▶ _To-do item_
Copy out each line of the records below word for word, leaving out the pictures.

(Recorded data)
━━━━━━━━

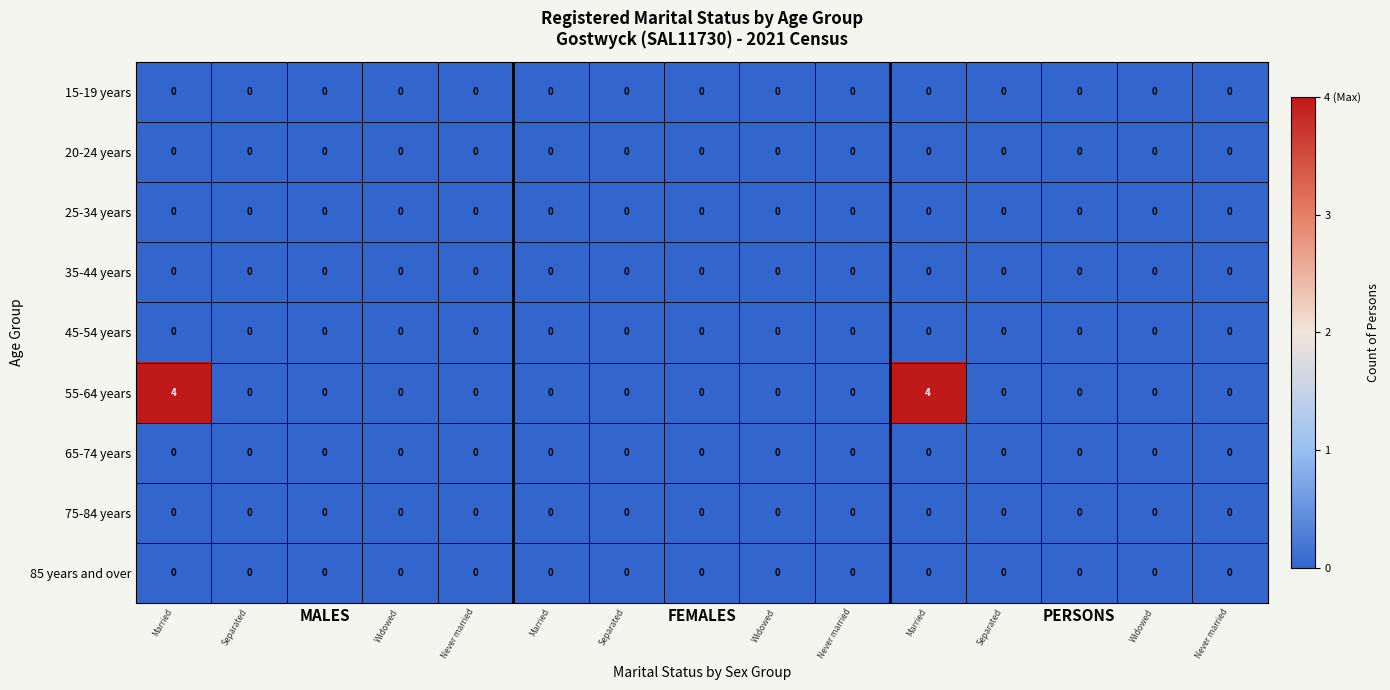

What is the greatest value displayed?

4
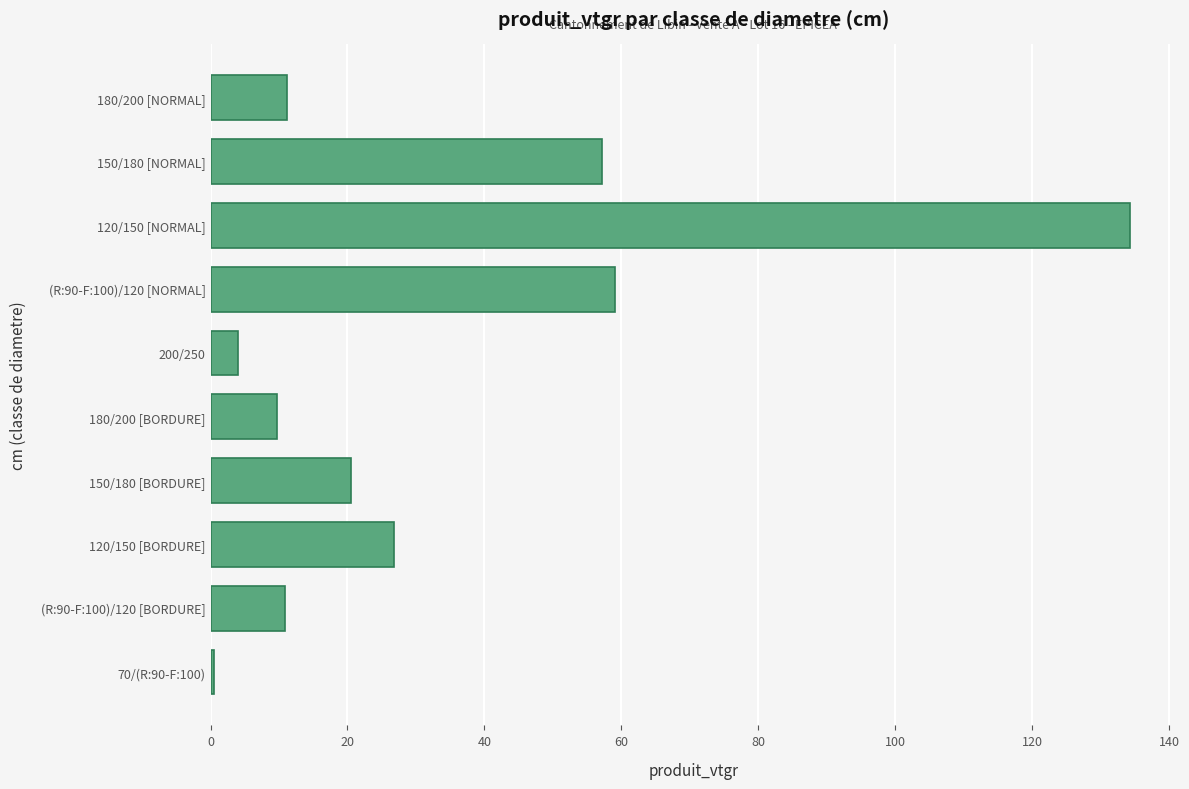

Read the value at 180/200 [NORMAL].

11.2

━━━━━━━━

▶ _Output for this exercise_
What is the greatest value displayed?

4

Read the value at 180/200 [NORMAL].

11.2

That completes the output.